BEGIN DATA TO USE

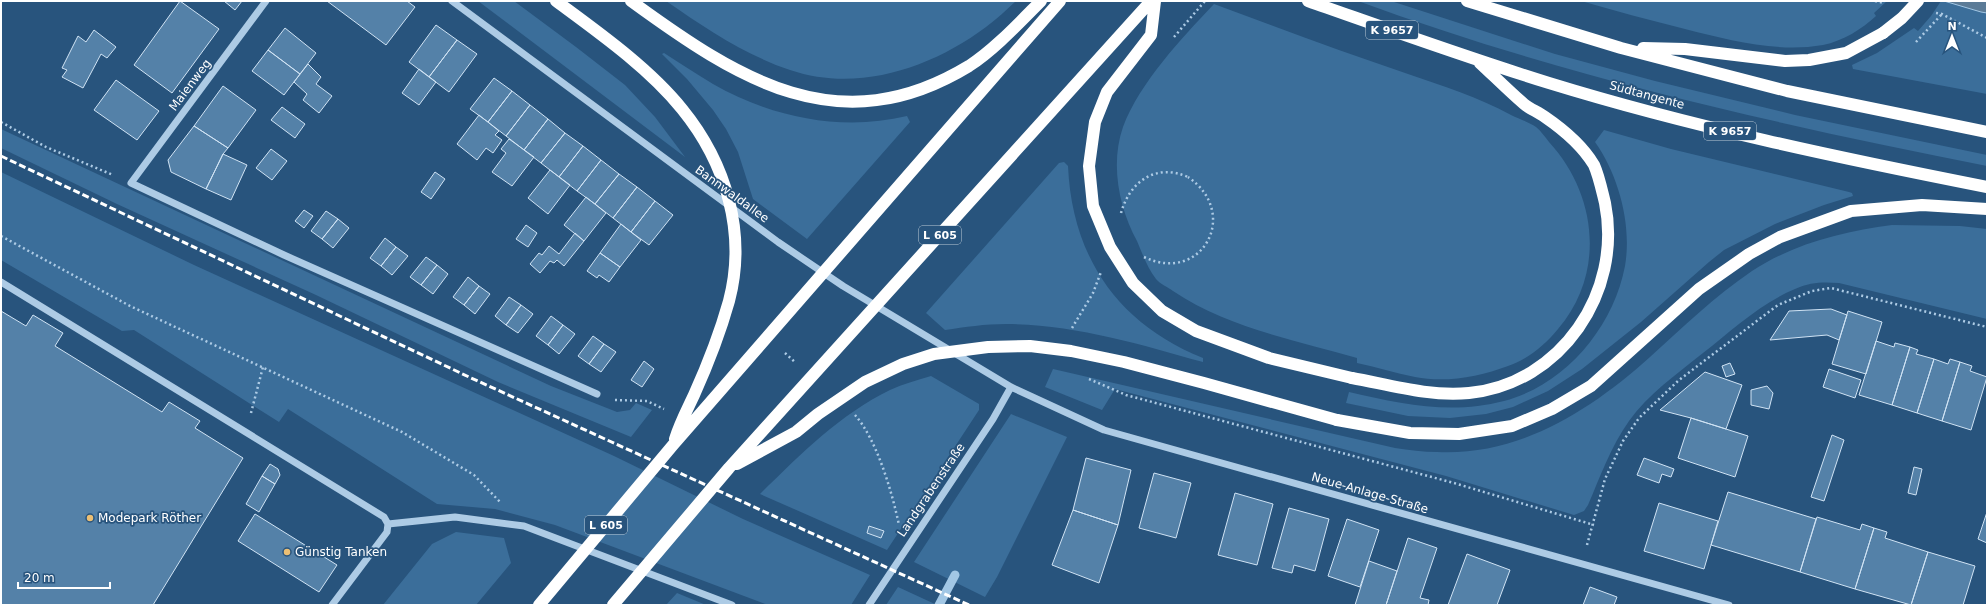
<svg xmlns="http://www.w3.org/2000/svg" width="1988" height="606" font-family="'DejaVu Sans',sans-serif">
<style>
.green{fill:#3b6e9a}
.water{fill:#5b7b97;stroke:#a2c7e5}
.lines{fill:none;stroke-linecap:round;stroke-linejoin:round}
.stream{stroke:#a2c7e5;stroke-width:9}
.building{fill:#5481a8;stroke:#d0e3f4}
.path{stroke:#adcbe5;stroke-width:2.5;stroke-dasharray:2 3;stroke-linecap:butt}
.minor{stroke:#adcbe5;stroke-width:7}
.highway{stroke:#fff;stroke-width:12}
.rail{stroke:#fff;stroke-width:3;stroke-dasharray:7 3;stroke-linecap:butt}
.path-bridge{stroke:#adcbe5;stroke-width:2.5;stroke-dasharray:2 3;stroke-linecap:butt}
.highway-bridge{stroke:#fff;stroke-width:12}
.poi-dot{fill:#ecbf74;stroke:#28547d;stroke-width:1.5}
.labels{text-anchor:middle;stroke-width:3.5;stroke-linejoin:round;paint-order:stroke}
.shield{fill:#28547d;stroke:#beccd8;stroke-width:1}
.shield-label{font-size:11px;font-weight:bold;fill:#fff}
.street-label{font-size:12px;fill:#fff;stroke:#28547d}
.poi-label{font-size:12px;fill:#fff;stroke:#28547d;text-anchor:start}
</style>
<rect width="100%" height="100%" fill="#28547d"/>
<path class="green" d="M478,1h36l62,46 49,38 30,32 30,40z
M666,1h350c-10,9 -19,18 -30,26 -55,41 -128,66 -196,43 -45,-15 -85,-42 -124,-69z
M1358,1h33l164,53 100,27 140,34 192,40v11c-212,-42 -425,-90 -629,-165z
M1581,1h306l-13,12 2,3c-14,13 -33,25 -53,29 -46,8 -94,-5 -138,-16 -35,-9 -70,-18 -104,-28z
M1941,1h46v93l-134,-25 -1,-4 25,-12 37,-25 4,3 13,-15z
M1214,4c65,24 129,48 194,70 35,12 70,23 103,41 8,4 18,7 25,12 5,4 9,10 13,15 48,52 57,131 9,187 -13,16 -30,30 -50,37 -29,11 -63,17 -93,11 -20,-4 -39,-10 -58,-14v-5c-62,-18 -129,-30 -184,-67 -5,-4 -13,-7 -17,-12 -8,-10 -14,-26 -19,-38 -18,-33 -27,-77 -14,-114 17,-45 59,-89 91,-123z
M664,53c16,10 32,21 49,31 58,33 128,48 194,32l3,6 -103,117 -54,-40 -15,-47 -12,-23 -13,-19 -26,-31 -25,-25z
M1,129l550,257 66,26 13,-2 6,-7 16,7 -21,27 -133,-55 -182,-87 -199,-91 -116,-56z
M1604,130l67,19 178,43 3,1 1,3 -29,9 -49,19 -51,26 -15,12 -68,60 -59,47 -34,22 -35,16 -27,7 -36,4 -42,-2 -62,-13 3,-11c52,12 102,23 155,9 61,-16 109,-73 121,-135 7,-41 -6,-90 -30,-124z
M1064,162l4,4c4,91 50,158 135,192v4c-64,-18 -130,-38 -197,-38 -21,0 -41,3 -61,6l-19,-17 133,-150z
M1,172l193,93 420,191 129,63 127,56 -19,30h-83l-213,-80 -60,-16 -58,-5 -149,-95 -9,13 -145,-92 -12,1 -121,-71z
M1892,225l68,1 27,3v90l-148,-36c-17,-1 -28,-1 -44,6 -34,14 -64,42 -92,64 -26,21 -55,41 -74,68 -18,25 -29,56 -41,84l-4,6 -10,4 -128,-39 -331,-87 -13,21 -57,-23 8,-18 342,79c14,2 28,4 42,4 83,4 154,-42 213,-95 33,-30 65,-61 102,-86 41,-27 92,-40 140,-46z
M931,376l48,28v6l-92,140 -127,-56c40,-39 79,-79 130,-104 13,-6 28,-10 41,-14z
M1011,414l56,23 -70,140 -12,20 -71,-35z
M456,532l48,6 7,25 -35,42h-93l49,-61z
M898,587l39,18h-51z
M677,593l29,12h-40z"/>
<path class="water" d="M1944,1h43v12l-6,-1z"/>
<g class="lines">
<path class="stream" d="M939,605l16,-30"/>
</g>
<path class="building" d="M180,1l39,28 -47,64 -38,-28z
M224,1h18l-7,9z
M327,1h80l8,6 -29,38z
M436,25l21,15 -28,37 -20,-15z
M285,28l31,25 -16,21 -32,-24z
M94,30l22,17 -9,11 -6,-4 -18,34 -21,-11 5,-7 -5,-2 16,-32 8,6z
M457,40l20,14 -28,38 -20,-15z
M268,50l32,24 -16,21 -32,-24z
M308,64l13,13 -5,7 16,12 -13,17 -16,-13 4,-6 -13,-12z
M419,69l17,13 -17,23 -17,-12z
M494,78l18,13 -24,31 -18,-13z
M116,80l43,31 -22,29 -43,-30z
M223,86l33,24 -28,38 -34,-22z
M512,91l18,14 -24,31 -18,-14z
M530,105l18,14 -24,31 -18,-14z
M282,107l23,17 -10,14 -24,-18z
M479,115l20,16 -4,4 7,5 -9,13 -7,-5 -9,12 -20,-16z
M548,119l17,14 -24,30 -17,-13z
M194,126l34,22 -5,6 -17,35 -35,-17 -3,-12z
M565,133l18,13 -24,31 -18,-14z
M509,139l25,18 -22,29 -20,-14 14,-19 -5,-4z
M583,146l18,14 -24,31 -18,-14z
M271,149l16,12 -15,19 -16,-12z
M223,154l24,11 -16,35 -25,-11z
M601,160l18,14 -24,30 -18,-13z
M550,170l20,15 -22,29 -20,-16z
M435,172l10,7 -14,20 -10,-7z
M619,174l18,13 -24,31 -18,-14z
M637,187l18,14 -24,31 -18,-14z
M586,197l20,16 -22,28 -20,-16z
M655,201l18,14 -24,30 -18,-13z
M304,210l9,6 -9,12 -9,-7z
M326,211l12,8 -16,20 -11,-8z
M338,219l11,9 -16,20 -11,-9z
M621,224l20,16 -21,27 -20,-14z
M526,225l11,8 -9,14 -12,-8z
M575,233l9,8 -20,25 -7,-6 -3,3 -4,-2 -10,12 -10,-9 9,-11 3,2 7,-9 10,8z
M385,238l11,9 -15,19 -11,-8z
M396,247l12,9 -16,19 -11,-9z
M600,253l20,14 -11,15 -10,-7 -2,3 -10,-7z
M426,257l11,8 -16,20 -11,-8z
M437,265l11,9 -15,20 -12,-9z
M468,277l11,9 -15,19 -11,-8z
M479,286l11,8 -15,20 -11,-9z
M509,297l12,8 -15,20 -11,-9z
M521,305l12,9 -15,19 -12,-8z
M1831,309l16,6 -8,25 -12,-5 -57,5 19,-29z
M1,311l25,15 7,-11 30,18 -8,13 107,66 7,-10 31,19 -5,7 48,30 -90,147h-152z
M1848,311l34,11 -16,52 -34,-10z
M551,316l12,9 -15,20 -12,-9z
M563,325l12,9 -16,20 -11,-9z
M593,336l11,8 -15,20 -11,-8z
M1876,341l18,6 1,-4 15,4 -18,58 -33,-10z
M604,344l12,8 -15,20 -12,-8z
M1910,347l8,3 -2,4 18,5 -17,54 -25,-8z
M1934,359l14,5 2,-5 10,3 -18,59 -25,-8z
M644,361l10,8 -12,18 -11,-7z
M1960,362l12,4 -2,5 17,6 -16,53 -29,-9z
M1730,363l5,11 -9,3 -4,-11z
M1829,369l32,11 -6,18 -32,-11z
M1705,372l37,13 -16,44 -35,-11 -31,-8z
M1767,386l6,7 -4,16 -18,-4v-15z
M1691,418l57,18 -13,41 -57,-19z
M1832,435l12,5 -20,61 -13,-4z
M1086,458l45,12 -13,55 -45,-15z
M1644,458l30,11 -3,8 -9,-3 -3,9 -22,-8z
M270,464l8,5 2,6 -5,9 -13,-8z
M1914,467l8,2 -6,26 -8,-2z
M1154,473l37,10 -15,55 -37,-10z
M262,476l13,8 -16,28 -13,-8z
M1728,492l88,27 -16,53 -89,-27z
M1235,493l38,11 -16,61 -39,-10z
M1659,503l59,18 -14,48 -60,-18z
M1289,508l40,11 -14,52 -21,-6 -2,8 -20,-5z
M1073,510l45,15 -19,58 -47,-18z
M1987,512v31l-9,-4z
M255,514l82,51 -18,27 -81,-51z
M1817,517l43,13 2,-6 12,4 -19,61 -55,-17z
M1347,519l32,11 -19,57 -32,-11z
M869,526l15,5 -3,7 -14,-5z
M1874,528l13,4 -2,6 43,14 -17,53 -56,-16z
M1408,538l29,10 -17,50 9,2 -1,5h-42z
M1928,552l47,14 -12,39h-52z
M1467,554l43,16 -13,35h-49z
M1369,561l28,10 -11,34h-31z
M1590,587l27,10 -3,8h-31z"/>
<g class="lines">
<path class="path" d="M1875,1l9,2
M1936,13l6,1 45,24
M1916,42l26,-28
M1,122l45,25 67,28
M1121,213c9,-32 35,-50 67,-36
M1,236l129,70 272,126 72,43 27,28
M1072,328l21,-35 8,-21
M785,353l11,10
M1089,379l37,16 328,88 140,42
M615,400l32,1 17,8
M251,413l12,-46
M855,415c22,25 37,77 44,110
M1587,545l18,-66 18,-38 16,-23 40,-38 99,-75 34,-14 19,-3 156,39"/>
<path class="minor" d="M266,1l-135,182 153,72 313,139
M452,1l326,241 65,44 168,101 93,43 625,175
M1,282l383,235 4,7 -1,8 -55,73
M388,524l67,-7 69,9 208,79
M869,605l124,-186 18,-32"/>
<path class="highway" d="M631,1c107,78 208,144 338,65 25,-16 51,-44 72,-65
M1308,1c80,28 160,57 241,82 143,44 291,75 438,104
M1467,1l154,47 166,43 200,41
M1643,48l42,1 100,12 24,-1 37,-7 37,-20
M1352,378c38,7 78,19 117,15 92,-9 154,-101 136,-190 -3,-12 -6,-27 -11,-38 -12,-20 -30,-35 -49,-48 -7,-5 -15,-8 -21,-13 -15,-13 -29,-27 -44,-41
M1337,420l73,13 49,1 53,-8 40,-17 39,-23 108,-97 50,-35 31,-17 71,-26 71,-6 65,4"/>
<path class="rail" d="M1,156l468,221 500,228"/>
<path class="path-bridge" d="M1174,37l31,-36
M1144,257c58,28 97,-44 44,-80"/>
<path class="highway-bridge" d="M556,1c42,31 93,67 126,108 44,54 65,124 47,192 -9,32 -21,63 -35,94 -7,15 -14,28 -19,44
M1155,1l-4,34 -44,57 -12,30 -6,44 4,40 17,41 23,36 29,28 34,20 73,27 83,20
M1883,33l19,-15 16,-17
M737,464l59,-32 22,-18 47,-32 38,-18 31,-10 54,-7 42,-1 41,5 53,11 80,21 133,37
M539,605l134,-160 387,-444
M613,605l116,-137 422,-467"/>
</g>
<g class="poi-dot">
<circle cx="90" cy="518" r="4"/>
<circle cx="287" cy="552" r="4"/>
</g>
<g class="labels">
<g class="shield">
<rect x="1366" y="21" width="52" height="18" rx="3"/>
<rect x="1704" y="122" width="52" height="18" rx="3"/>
<rect x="919" y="226" width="42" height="18" rx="3"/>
<rect x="585" y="516" width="42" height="18" rx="3"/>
</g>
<g class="shield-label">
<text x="1392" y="34">K 9657</text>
<text x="1730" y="135">K 9657</text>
<text x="940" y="239">L 605</text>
<text x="606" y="529">L 605</text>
</g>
<g class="street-label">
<text transform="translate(190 85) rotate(-53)" y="4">Maienweg</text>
<text transform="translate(1647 95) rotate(15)" y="4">Südtangente</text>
<text transform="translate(732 194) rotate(36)" y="4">Bannwaldallee</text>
<text transform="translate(931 490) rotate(-56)" y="4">Landgrabenstraße</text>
<text transform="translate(1370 493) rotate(16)" y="4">Neue-Anlage-Straße</text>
</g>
<g class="poi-label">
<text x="98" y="522">Modepark Röther</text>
<text x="295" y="556">Günstig Tanken</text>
</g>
</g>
<rect width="1988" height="606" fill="none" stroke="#ffffff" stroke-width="4"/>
<g transform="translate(1952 36)" stroke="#28547d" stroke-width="3" paint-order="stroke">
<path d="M0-3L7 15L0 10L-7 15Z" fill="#ffffff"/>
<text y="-6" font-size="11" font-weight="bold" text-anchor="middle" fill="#ffffff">N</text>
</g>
<path d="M18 582v6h92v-6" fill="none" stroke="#ffffff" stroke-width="2"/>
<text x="24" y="582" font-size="12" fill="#ffffff" stroke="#28547d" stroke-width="3" paint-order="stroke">20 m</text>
</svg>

END DATA TO USE

**WHAT YOU HAVE TO DO**. Only lines containing the word "middle" should appear in the answer, and every such line from the records above must be there.

**RESPONSE TO THE EXERCISE**.
.labels{text-anchor:middle;stroke-width:3.5;stroke-linejoin:round;paint-order:stroke}
<text y="-6" font-size="11" font-weight="bold" text-anchor="middle" fill="#ffffff">N</text>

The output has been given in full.